Protokoll der Sitzung vom 30.08.2007

Ein Verfahren und ein Poltern, nur mit dem Ziel, darüber gesprochen zu haben, nützen nur der NPD und nicht dem demokratischen Rechtsstaat.

(Beifall der CDU – Pörksen, SPD: Ihr redet nicht, Ihr fordert! Ihr stellt Euch in die Ecke und macht nichts!)

Herr Pörksen, gerade Sie kennen sehr gut die Voraussetzungen des Bundesverfassungsgerichts zu den Hürden für ein Verbotsverfahren.

(Pörksen, SPD: Natürlich weiß ich das!)

Diese Hürden haben wir nicht beseitigt. Wir sollten uns fragen, was uns die Beseitigung dieser Partei über ein Verbotsverfahren wert ist, was es uns kosten darf.

(Frau Brede-Hoffmann, SPD: Was?)

## ARBEITSAUFTRÄGE:
1) Schreiben Sie bitte aus dem Sitzungsprotokoll oben den Wortlaut zwischen „Protokoll der Sitzung“ und „Brede-Hoffmann, SPD: Was?)“ ab, beide Stellen eingeschlossen.
2) Setzen Sie das Sitzungsprotokoll zur Debatte über ein NPD-Verbotsverfahren im Anschluss an dessen letzten Satz fort.

## DATENBLOCK:

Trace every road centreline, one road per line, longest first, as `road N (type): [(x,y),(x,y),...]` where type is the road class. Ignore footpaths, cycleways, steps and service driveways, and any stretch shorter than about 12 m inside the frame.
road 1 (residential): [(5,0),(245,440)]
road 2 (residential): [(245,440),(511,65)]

## ANTWORTEN IN REIHENFOLGE:
1)
Protokoll der Sitzung vom 30.08.2007

Ein Verfahren und ein Poltern, nur mit dem Ziel, darüber gesprochen zu haben, nützen nur der NPD und nicht dem demokratischen Rechtsstaat.

(Beifall der CDU – Pörksen, SPD: Ihr redet nicht, Ihr fordert! Ihr stellt Euch in die Ecke und macht nichts!)

Herr Pörksen, gerade Sie kennen sehr gut die Voraussetzungen des Bundesverfassungsgerichts zu den Hürden für ein Verbotsverfahren.

(Pörksen, SPD: Natürlich weiß ich das!)

Diese Hürden haben wir nicht beseitigt. Wir sollten uns fragen, was uns die Beseitigung dieser Partei über ein Verbotsverfahren wert ist, was es uns kosten darf.

(Frau Brede-Hoffmann, SPD: Was?)

2)
Fragen Sie Ihren Innenminister, ob es wirklich sinnvoll sein kann, das, was bisher mit Erfolg praktiziert wird, Informationen aus dieser Organisation zu erlangen über Infiltration, über Leute in der Organisation, aufgeben und dann eine rechtsfeindliche, eine rechtsextreme Organisation im Hintergrund unorganisiert haben zu wollen, die wir nicht kontrollieren können. Wenn das der Preis sein soll, bitte, dann betreiben Sie Ihr Verfahren weiter.

(Beifall der CDU – Zuruf des Abg. Pörksen, SPD)

Wir wissen, dass, solange V-Leute und Spitzel, die durch den Verfassungsschutz genutzt werden, in dieser Organisation sind, wir mit dem Verbotsverfahren keine Erfolgsaussichten haben werden. Deshalb sind die Mahnungen all derer, die sagen, sehr genau prüfen und erst dann entscheiden, was man tun wolle, damit man nicht den anderen in die Hände spiele und ihnen mehr Aufmerksamkeit zukommen lasse, als ihnen gebühre, zu beachten.

(Frau Brede-Hoffmann, SPD: Er erzählt ein Zeug, das ist unglaublich!)

Wir schaden der Demokratie und nutzen der NPD, wenn wir solche Diskussionen und Debatten führen, wie Sie und Ihr Parteivorsitzender dies zurzeit tun.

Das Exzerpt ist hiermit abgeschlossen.